The time-keeping part of the watch, itself, is bargain basement. “Uselessly inaccurate” might be the most accurate description. And, since it’s not a GPS-time watch, it cannot be used to sync the camera time.

The GPS is provided by a SkyTraq Venus 6 GPS chip. In this watch the GPS is clearly inferior to the SirfIII in the GH-615. It loses its way in Northwest forests often and without fail.

This is a killer.

There are other problems. For instance, I have the GPS set for 1-second samples. It occasionally switches to 5-second samples and/or no sampling. The only way to get the watch back working is to reset the settings through the PC software.

So, this Travel Honey watch was a nice experiment. I’d wanted to see how another GPS chip matched up against the SirfIII. Now I know. It could be that the weakness of this GPS is in the small, watch packaging. But why chance it? I’ll probably get a normal GPS logger that uses the SirfIII chip. And, knowing me, I’ll probably end up using the GH-615 for another couple of years.

I’m inclined to get another gadget from Chinavasion.
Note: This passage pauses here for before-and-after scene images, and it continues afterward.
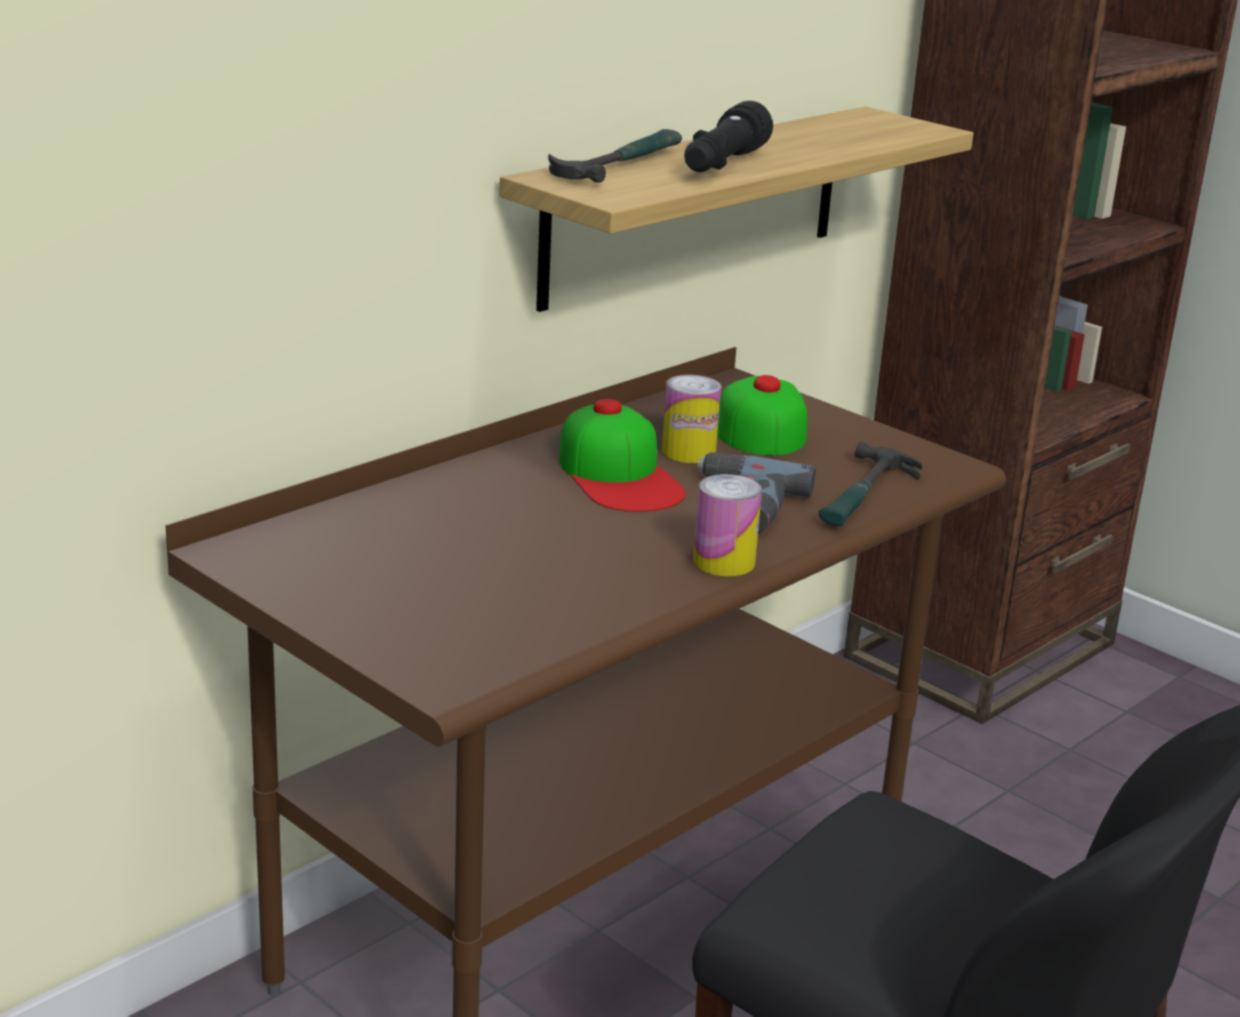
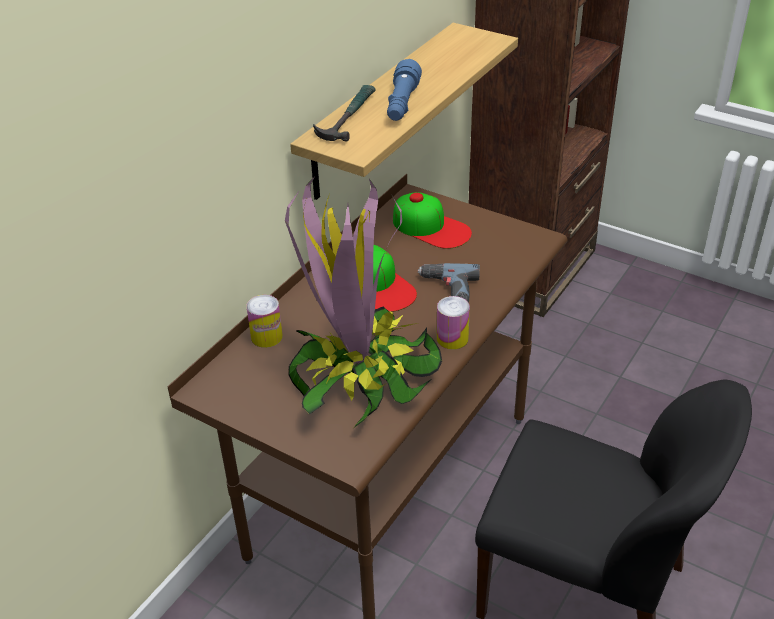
camera: 10 degrees left, 15 degrees up
can [662,375,721,463] -> can moved to [246,295,283,348]
black flashlight [684,101,773,172] -> blue flashlight [387,59,422,121]
cap [717,375,807,455] -> cap turned 150 degrees clockwise [393,192,472,249]
hammer [819,442,923,526] -> none
none -> potted plant [285,176,442,427]

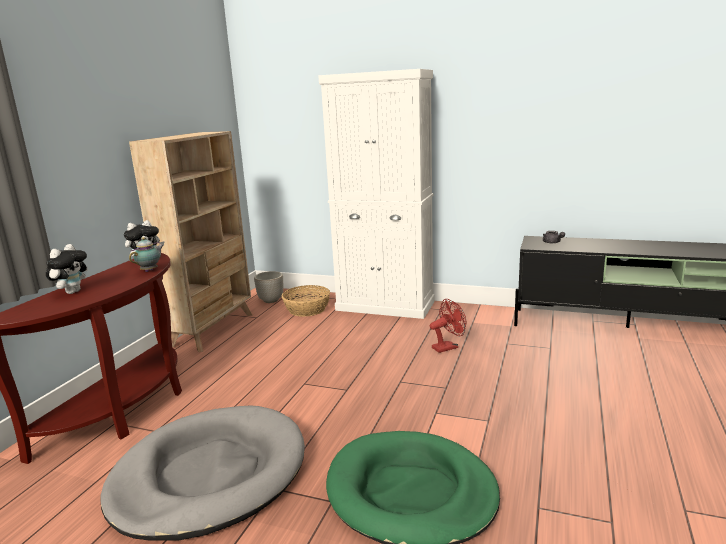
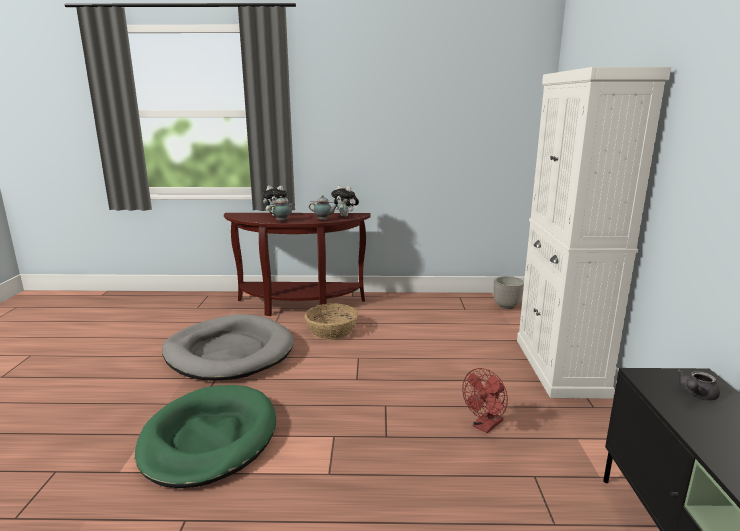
camera: 70 degrees right, 0 degrees up
beige bookcase [129,131,252,352] -> none
basket [281,285,330,317] -> basket moved to [305,304,358,340]
red fan [430,299,467,353] -> red fan turned 90 degrees clockwise [462,368,508,433]
none -> teapot [269,196,294,222]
They (and many other outlets like them) certainly open a window in to another world. … so many gadgets at cut-rate prices of probable cut-rate quality.

This other world is interesting. During the 80’s and 90’s Taiwan cranked out a lot of PC boards and such-like in white boxes for low prices. One would have expected that the quality of such devices would be low. But that was not the case. Compared to the “name” brands, they were almost always:

  • Cheaper
  • Simpler to install and use
  • Higher quality
  • More powerful
  • Even with fractured English, often better (geekier) documented

My gut feeling is that these eleven-teen jillion Chinese gadgets are not like that. They give off an aura that matches the Travel Honey watch: cheap junk with a promising core. Think Japanese products from the 50’s and early 60’s.

Anyway, this evolutionary process will be fun to watch.